• **Exercise**
Please take the lines from the one holding "left shoulder: (912, 370)" through the one holding "left knee: (436, 640)" in the data below and copy them exactly.

• **Material for the task**
┄┄┄┄┄┄┄┄┄┄┄┄┄┄┄┄┄┄┄┄
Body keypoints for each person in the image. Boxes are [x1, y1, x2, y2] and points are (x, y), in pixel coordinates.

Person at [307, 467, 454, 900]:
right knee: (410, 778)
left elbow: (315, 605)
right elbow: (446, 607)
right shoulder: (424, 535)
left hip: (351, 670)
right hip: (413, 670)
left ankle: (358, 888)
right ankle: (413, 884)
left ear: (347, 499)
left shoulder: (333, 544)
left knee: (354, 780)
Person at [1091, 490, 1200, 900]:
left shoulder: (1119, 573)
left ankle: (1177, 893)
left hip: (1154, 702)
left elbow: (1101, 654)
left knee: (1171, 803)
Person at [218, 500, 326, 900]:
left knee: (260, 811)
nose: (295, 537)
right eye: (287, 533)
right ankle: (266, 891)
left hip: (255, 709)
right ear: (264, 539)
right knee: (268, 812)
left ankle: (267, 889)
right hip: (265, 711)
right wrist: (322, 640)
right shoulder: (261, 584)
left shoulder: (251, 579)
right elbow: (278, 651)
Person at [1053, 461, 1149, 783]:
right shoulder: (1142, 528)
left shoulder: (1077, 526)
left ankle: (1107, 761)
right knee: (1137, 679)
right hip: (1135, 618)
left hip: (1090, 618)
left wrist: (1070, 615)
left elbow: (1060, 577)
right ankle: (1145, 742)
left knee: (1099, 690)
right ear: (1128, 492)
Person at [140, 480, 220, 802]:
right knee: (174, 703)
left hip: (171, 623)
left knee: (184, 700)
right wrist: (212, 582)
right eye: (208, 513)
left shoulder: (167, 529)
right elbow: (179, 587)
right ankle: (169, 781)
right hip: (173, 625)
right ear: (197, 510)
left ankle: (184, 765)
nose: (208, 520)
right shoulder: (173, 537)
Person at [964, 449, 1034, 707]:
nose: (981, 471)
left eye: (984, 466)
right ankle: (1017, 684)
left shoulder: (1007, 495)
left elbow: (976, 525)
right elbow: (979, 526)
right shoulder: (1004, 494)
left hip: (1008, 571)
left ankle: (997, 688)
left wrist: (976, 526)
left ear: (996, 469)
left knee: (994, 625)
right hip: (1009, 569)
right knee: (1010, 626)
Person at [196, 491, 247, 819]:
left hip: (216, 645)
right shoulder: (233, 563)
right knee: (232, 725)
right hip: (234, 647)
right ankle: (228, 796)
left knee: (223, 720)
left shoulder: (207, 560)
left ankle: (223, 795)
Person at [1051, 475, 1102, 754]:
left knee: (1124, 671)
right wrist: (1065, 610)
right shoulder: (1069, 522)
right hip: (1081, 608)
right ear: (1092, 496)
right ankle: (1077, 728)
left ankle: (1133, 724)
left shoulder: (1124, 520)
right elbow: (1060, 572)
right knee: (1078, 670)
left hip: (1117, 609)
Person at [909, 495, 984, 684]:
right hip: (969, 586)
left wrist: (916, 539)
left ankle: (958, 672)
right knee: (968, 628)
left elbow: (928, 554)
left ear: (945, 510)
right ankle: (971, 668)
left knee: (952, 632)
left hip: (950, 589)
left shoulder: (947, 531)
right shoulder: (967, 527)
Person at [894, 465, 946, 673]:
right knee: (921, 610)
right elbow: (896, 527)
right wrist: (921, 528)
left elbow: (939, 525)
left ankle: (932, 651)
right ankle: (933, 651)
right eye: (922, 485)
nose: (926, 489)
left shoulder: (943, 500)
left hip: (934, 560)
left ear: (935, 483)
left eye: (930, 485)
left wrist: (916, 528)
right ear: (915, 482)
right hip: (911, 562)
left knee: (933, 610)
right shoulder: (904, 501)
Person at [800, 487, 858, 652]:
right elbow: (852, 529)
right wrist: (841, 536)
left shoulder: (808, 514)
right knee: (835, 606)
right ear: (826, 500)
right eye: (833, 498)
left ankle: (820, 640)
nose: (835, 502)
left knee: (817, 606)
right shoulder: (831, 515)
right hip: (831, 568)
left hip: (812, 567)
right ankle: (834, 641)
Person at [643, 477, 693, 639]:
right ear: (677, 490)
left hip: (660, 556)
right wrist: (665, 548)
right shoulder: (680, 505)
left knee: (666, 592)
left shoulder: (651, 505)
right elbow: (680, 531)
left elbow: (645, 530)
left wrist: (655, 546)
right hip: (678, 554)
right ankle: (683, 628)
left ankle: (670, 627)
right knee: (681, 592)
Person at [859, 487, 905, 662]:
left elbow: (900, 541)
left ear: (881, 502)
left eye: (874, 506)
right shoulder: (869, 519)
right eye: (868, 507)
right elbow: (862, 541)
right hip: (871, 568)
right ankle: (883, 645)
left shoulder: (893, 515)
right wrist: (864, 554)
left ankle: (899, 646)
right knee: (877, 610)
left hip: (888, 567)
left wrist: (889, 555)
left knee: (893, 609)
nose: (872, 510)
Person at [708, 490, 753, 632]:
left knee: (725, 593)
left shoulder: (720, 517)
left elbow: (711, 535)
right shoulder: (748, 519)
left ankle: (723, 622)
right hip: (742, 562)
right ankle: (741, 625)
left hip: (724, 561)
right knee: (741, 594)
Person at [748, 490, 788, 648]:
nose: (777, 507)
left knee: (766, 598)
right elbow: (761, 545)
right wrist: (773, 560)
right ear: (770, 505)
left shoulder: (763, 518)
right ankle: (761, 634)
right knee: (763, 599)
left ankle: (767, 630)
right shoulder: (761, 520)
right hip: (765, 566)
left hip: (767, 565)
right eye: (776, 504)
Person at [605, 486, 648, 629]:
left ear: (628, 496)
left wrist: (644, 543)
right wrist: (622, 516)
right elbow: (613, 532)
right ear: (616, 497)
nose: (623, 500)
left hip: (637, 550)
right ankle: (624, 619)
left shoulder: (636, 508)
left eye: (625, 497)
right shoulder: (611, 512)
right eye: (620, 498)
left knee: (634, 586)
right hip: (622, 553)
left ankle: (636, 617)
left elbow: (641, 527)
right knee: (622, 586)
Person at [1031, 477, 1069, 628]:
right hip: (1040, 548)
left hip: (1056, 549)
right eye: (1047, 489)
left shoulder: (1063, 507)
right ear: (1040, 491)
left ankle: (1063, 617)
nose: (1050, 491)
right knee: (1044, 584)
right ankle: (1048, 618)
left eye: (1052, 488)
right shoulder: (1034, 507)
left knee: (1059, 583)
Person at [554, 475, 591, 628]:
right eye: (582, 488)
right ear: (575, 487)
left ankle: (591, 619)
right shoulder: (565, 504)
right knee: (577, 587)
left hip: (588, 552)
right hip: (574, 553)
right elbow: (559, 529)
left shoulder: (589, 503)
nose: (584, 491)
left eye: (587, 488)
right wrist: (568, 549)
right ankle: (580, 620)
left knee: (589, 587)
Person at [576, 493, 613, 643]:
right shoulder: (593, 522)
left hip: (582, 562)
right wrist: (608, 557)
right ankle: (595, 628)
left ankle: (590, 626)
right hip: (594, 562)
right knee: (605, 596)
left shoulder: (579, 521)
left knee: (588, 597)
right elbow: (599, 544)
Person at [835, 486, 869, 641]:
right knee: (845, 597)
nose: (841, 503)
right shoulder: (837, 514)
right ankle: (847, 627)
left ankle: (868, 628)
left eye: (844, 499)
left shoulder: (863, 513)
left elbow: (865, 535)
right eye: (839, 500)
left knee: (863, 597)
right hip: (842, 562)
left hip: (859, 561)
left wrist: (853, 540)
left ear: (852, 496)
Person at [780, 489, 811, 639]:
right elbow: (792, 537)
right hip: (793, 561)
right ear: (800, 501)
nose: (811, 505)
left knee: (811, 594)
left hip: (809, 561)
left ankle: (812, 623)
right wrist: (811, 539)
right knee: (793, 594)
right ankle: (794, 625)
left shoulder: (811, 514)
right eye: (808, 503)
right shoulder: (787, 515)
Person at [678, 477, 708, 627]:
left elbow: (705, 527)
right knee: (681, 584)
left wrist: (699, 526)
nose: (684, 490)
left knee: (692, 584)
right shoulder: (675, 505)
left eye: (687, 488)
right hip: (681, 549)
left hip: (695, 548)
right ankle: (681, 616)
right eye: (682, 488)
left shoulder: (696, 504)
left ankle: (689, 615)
┄┄┄┄┄┄┄┄┄┄┄┄┄┄┄┄┄┄┄┄
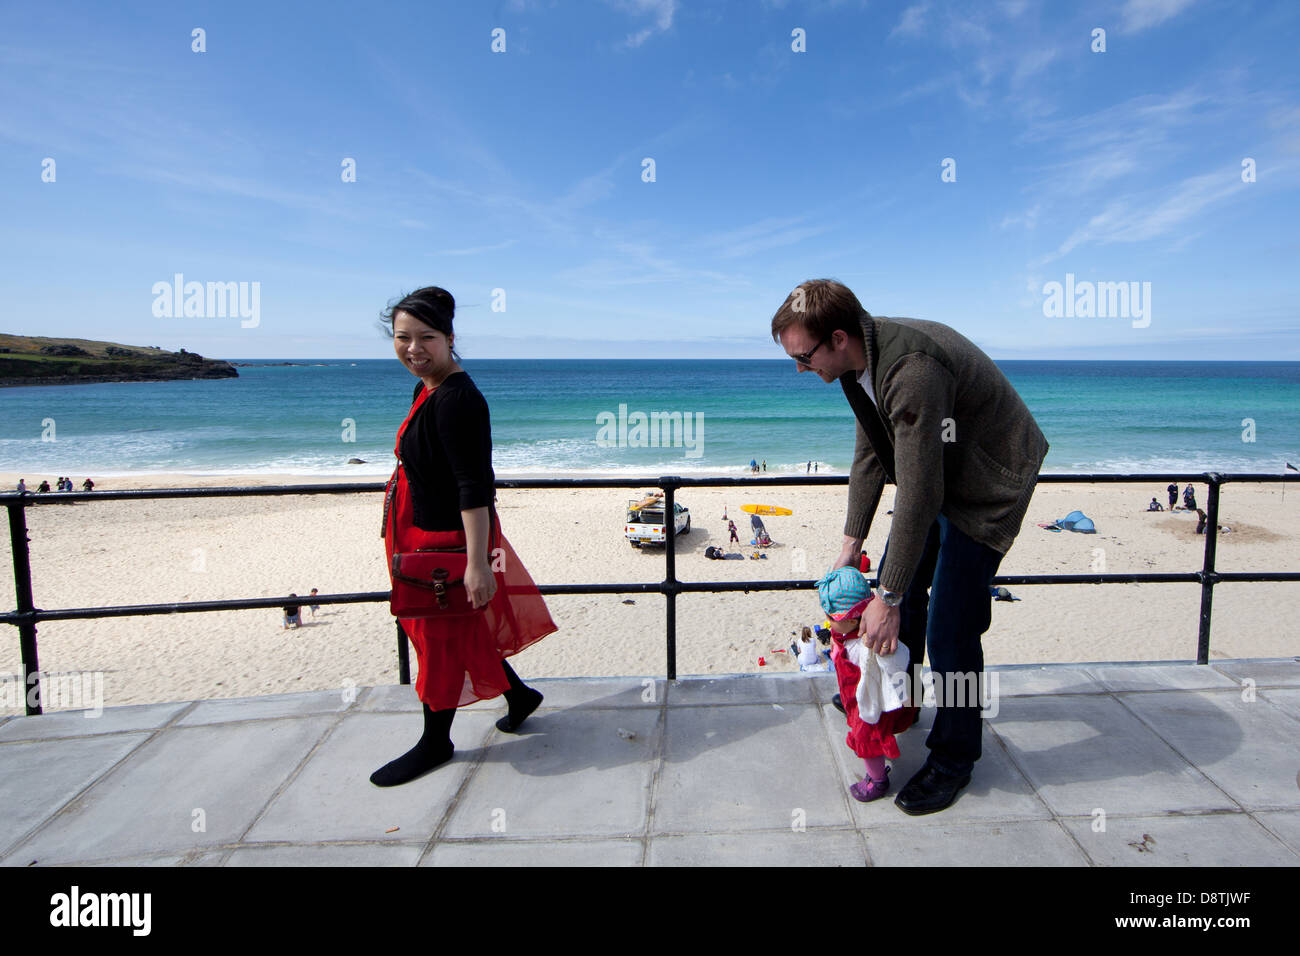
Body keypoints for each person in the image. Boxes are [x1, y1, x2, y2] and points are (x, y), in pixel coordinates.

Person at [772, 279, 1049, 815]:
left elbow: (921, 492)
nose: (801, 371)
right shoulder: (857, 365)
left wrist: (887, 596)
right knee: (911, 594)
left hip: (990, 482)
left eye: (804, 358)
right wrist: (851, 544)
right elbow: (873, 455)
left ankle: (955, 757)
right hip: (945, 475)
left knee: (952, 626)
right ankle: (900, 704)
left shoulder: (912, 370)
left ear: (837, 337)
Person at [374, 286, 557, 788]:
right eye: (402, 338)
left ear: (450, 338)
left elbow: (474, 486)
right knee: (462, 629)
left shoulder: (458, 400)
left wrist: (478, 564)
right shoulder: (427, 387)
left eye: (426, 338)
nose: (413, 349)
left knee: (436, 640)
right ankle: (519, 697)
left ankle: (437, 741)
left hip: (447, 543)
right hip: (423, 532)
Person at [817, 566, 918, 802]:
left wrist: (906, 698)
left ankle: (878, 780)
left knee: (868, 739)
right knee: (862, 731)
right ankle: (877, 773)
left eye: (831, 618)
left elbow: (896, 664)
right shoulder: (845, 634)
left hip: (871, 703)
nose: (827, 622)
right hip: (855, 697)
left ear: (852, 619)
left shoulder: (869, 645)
┄┄┄┄┄┄┄┄┄┄┄┄┄┄┄┄┄┄┄┄
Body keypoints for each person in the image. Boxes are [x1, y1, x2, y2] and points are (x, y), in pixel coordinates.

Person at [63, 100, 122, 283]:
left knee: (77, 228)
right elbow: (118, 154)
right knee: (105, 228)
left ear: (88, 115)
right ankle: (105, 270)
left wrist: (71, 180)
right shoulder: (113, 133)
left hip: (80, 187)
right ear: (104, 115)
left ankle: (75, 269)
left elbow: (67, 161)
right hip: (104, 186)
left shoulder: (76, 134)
┄┄┄┄┄┄┄┄┄┄┄┄┄┄┄┄┄┄┄┄
• **Expected answer**
left shoulder: (912, 370)
left ear: (837, 337)
Person at [374, 286, 557, 788]:
right eye: (402, 338)
left ear: (450, 338)
left elbow: (474, 486)
right knee: (462, 629)
left shoulder: (458, 400)
left wrist: (478, 564)
right shoulder: (427, 387)
left eye: (426, 338)
nose: (413, 349)
left knee: (436, 640)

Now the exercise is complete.